Resbalan del cuaderno las palabras altivas, los felices hallazgos,
algún borrón, las manchas.
Mi mudez justifica la obra de las enmiendas.
No envidio los festines de la lengua y el verbo de los demás escribas.
Salgo sin hacer ruido.
El rumor de otras voces, de otras sabidurías da razón de mi ausencia.

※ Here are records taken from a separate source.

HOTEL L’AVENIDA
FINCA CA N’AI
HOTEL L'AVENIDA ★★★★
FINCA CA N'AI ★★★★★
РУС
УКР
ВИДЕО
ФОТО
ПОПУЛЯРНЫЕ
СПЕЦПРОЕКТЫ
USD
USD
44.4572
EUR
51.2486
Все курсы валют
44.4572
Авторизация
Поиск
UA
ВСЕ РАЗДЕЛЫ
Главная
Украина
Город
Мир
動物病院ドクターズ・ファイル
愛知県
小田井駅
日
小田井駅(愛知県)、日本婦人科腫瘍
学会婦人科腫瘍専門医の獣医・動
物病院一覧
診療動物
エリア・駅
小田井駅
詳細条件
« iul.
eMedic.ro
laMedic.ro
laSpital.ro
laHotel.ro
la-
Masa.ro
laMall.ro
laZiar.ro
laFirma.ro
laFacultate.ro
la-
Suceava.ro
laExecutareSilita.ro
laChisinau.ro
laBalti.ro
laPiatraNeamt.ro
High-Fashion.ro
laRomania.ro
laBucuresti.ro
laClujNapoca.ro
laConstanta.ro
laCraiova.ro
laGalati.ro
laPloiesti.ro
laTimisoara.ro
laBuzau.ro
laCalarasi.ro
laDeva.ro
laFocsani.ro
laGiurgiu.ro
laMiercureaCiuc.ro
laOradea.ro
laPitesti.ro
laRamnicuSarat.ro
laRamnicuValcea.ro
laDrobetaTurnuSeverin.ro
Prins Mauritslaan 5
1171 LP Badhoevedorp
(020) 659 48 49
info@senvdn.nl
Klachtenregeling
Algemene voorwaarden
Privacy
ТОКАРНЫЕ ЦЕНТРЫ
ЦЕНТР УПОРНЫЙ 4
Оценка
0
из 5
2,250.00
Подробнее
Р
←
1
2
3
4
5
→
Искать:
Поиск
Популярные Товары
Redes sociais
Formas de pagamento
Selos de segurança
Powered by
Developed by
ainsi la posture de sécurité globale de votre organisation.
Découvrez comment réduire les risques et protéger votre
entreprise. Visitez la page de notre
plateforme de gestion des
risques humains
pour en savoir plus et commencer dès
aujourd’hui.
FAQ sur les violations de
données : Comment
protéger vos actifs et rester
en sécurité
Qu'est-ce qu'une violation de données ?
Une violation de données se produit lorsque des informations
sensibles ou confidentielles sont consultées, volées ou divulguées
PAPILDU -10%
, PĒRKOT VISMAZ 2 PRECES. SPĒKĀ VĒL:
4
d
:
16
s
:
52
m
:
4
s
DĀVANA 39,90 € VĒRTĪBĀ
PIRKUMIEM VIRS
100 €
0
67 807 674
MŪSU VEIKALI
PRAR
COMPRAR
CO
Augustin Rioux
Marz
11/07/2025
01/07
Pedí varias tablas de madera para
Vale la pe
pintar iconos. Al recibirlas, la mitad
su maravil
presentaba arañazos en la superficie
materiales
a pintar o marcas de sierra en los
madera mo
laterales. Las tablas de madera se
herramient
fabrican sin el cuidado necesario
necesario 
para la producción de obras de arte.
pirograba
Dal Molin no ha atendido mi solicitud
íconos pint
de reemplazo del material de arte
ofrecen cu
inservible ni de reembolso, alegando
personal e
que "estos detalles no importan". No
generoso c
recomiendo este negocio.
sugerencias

Bruno Sáenz Andrade nace en Quito, el 13 de septiembre de 1944. Graduado de abogado en la Universidad Católica de Quito y con estudios en Toulouse, Francia, ha desempeñado diversos cargos públicos, entre los que cabe mencionar el de Subsecretario de Cultura y el de Director de la Escuela de Fiscales del Ministerio Público.
Ha publicado teatro, relatos, ensayos y poesía en Quito, Guayaquil, México y Mérida, Venezuela. La Casa del Cultura del Ecuador ha editado una amplia antología personal suya; y ha sido incluido en algunas colectivas nacionales e internacionales.
Es miembro de número de la Academia Ecuatoriana de la Lengua desde septiembre de 2014.